I replaced the opi image in the eirini pod with jimmykarily/opi which is an image I built using the same code but disabling the code that deletes the staging job after it's done (more here: https://github.com/cloudfoundry-incubator/kubecf/issues/1323#issuecomment-692530753). It seems that the uploader init container never succeeds:
┌────────────────────────────────────────────────────────────────────── Containers(eirini/dizzylizard-default-6cmpb)[3] ──────────────────────────────────────────────────────────────────────┐
│ NAME↑ PF IMAGE READY STATE INIT RESTARTS PROBES(L:R) PORTS AGE │
│ opi-task-downloader ● registry.suse.com/cap-staging/recipe-downloader:1.8.0-24.56 true Completed true 0 off:off 5m27s │
│ opi-task-executor ● registry.suse.com/cap-staging/recipe-executor:1.8.0-24.56 true Completed true 0 off:off 5m27s │
│ opi-task-uploader ● registry.suse.com/cap-staging/recipe-uploader:1.8.0-24.56 false Completed false 0 off:off 5m27s │
│
└─────────────────────────────────────────────────────────────────────────────────────────────────────────────────────────────────────────────────────────────────────────────────────────────┘ │
but it doesn't print an error either.
Can't tell for sure if the staging container worked or not. What I do see though is an error in the singleton blobstore pod:
~/dizzylizard (master)*$ kubectl logs -n kubecf singleton-blobstore-0 -c blobstore-nginx
nginx: [alert] could not open error log file: open() "/var/vcap/packages/nginx_webdav/logs/error.log" failed (13: Permission denied)
execing in the pod shows that the nginx process is started by user vcap but that dir is owned by root. Not sure if it's relevant to the failed staging but something to look at for sure (may have to do with changes in the stemcell).
Also this may be relevant:
https://github.com/cloudfoundry-incubator/kubecf/commit/31dc889eaf7b71b02e396d59f959275f9927756b#diff-6cef92220d2f63c1a73bbbeca21e2d1a7c08d210fbf109a08ee08bae91e723a1
I tried deploying v2.6.1 using the make targets in kubecf:
$ git checkout v2.6.1
$ make kind-start
$ make all
and after all pods are up and running, pushing the example app (dizzylizard) works. So, I realized it must have something to do with how kind is setup, because make kind-start is doing some preparation to the cluster, other than simply calling kind create cluster: https://github.com/cloudfoundry-incubator/kubecf/blob/master/scripts/kind-start.sh
To verify, I created a fresh cluster with make kind-start and then I followed the docs to deploy kubecf like in the description (thus the only difference to the reproduction steps was the way I created the kind cluster). Pushing the app works in this case.

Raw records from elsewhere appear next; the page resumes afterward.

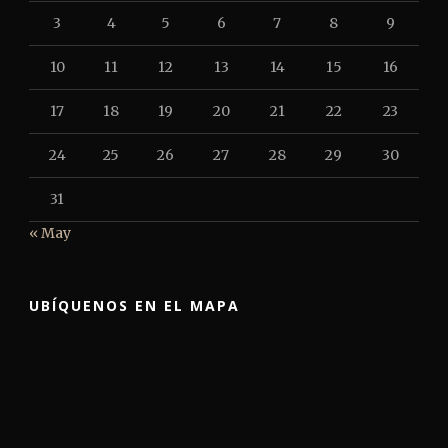
3
4
5
6
7
8
9
10
11
12
13
14
15
16
17
18
19
20
21
22
23
24
25
26
27
28
29
30
31
« May
UBÍQUENOS EN EL MAPA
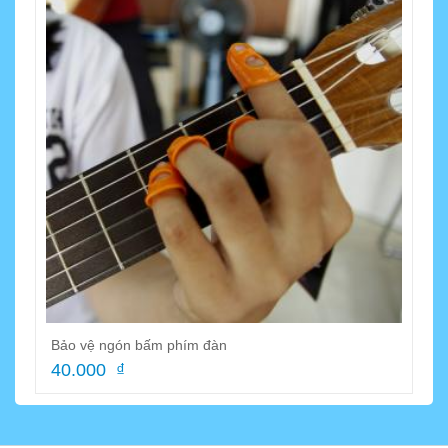
Bảo vệ ngón bấm phím đàn
40.000 ₫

So it seems that something in what make kind-start is doing, is necessary to make things work. We need to find out what that is and document that in the documentation page.
ok new data: Simply using kind create cluster --image "kindest/node:v1.17.5" and then following the docs makes it work. The problem is with the k8s version. The make target is pulling 1.17.5 while the command from the docs simply pulls latest (which doesn't work). Is 1.19 already supported by kubecf @viovanov ? If not then I will simply update the docs to use a supported version (preferably 1.17.5 which is known to work).